The ultimate voice from AI can read you a story with emotion


The Oxford Centre for Innovation, (OCFI) on New Road, Oxford has welcomed DeepZen, a company which has created an ultra-realistic voice using artificial intelligence that can convert text to audio, regardless of length.

Traditional speech systems work by generating every word separately and then they’re put together to form a sentence. Unlike a robotic voice, DeepZen’s technology synthesizes the human voice to replicate emotions and intonations. Check out their website, where you can hear ‘William’ reading The Reluctant Cannibals and Kafka’s Metamorphosis narrated by ‘Lauren’ – you simply won’t believe these are AI-produced voices. Amazing.

Not only is the technology incredible but it means that an audio book can be produced in days rather than weeks. DeepZen CTO and Founder, Kerem, said: “A typical audiobook will cost around $5000 to produce we are aiming to reduce that significantly. A ten-hour audio book can be produced by us in just in a few hours; the rest of the time is spent on editing to check for continuity, context and emotion. This will get quicker with time, as our algorithm improves.”

Currently the Deep Zen team has just five voices – which can have different accents and speak in different languages – but soon they’ll be able to simulate well-known voices too from a short recording which they can imitate to get the right tone, pauses, tempo and expression.

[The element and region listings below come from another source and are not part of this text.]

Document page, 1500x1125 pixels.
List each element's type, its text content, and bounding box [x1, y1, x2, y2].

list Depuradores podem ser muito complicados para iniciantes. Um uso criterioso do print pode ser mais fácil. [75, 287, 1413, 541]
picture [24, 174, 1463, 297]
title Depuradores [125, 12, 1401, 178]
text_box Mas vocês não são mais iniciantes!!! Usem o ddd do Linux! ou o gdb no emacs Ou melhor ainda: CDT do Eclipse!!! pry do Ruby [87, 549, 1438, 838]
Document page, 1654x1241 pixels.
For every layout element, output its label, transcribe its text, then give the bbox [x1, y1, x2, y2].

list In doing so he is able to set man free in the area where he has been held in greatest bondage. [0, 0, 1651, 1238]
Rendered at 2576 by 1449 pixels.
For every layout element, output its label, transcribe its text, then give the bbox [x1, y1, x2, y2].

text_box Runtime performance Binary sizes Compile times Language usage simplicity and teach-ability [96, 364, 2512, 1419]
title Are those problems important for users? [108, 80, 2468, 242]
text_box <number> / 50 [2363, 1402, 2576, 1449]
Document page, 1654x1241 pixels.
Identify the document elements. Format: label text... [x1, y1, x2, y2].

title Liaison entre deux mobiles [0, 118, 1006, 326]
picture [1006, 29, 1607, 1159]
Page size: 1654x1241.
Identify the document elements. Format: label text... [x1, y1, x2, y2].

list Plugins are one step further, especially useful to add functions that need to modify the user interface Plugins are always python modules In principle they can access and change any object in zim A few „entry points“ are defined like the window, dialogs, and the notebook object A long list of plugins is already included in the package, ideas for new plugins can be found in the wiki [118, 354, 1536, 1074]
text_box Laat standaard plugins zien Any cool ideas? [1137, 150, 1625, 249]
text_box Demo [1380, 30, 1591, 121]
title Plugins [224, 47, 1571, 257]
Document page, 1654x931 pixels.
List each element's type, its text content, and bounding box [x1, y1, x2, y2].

DeepZen’s main focus is on audiobooks – currently an $8bn market worldwide and set to grow by 25 per cent per year – of which DeepZen plans to take a large chunk in two ways.

Kerem said: “We are currently creating audio books for publishers and simply charging for production, but we are also co-publishing with the independent UK publishing companies Legend Press and Endeavour Media and are ‘in conversation’ the big six publishing houses etc. At the moment, two million books are published annually but only 3 per cent are converted into audio books, so there’s a big gap in the market that DeepZen wants to fill”.

The company is also working with an agency to do short voiceovers for advertisers, gaming companies and animation, and developing text-to-speech tools which help online training and education by adding voice features to literacy apps, e-learning platforms and digital learning tools.

DeepZen is also looking at producing audio content for exhibitions in museums and galleries.

DeepZen was started by Kerem and colleague Taylan Kamis (CEO) in 2017, but a team, including Omer Gunes (NLP lead) and Spyridoula Papandreou (TTS language engineer), quickly formed to develop the product. Their first office was close to Paddington Station in West London but they wanted to be in Oxford as well as that’s where the expertise is. The business is now 14-strong with language specialists, editors and software developers – all based in London and at OCFI.

So what is Deep Zen’s greatest challenge for 2020? “Scaling up” says Kerem. “We’ve done a first round of Seed Funding and are now doing our second round. With this new round we aim to expand our R&D capabilities, bring in more editorial staff and work on new languages.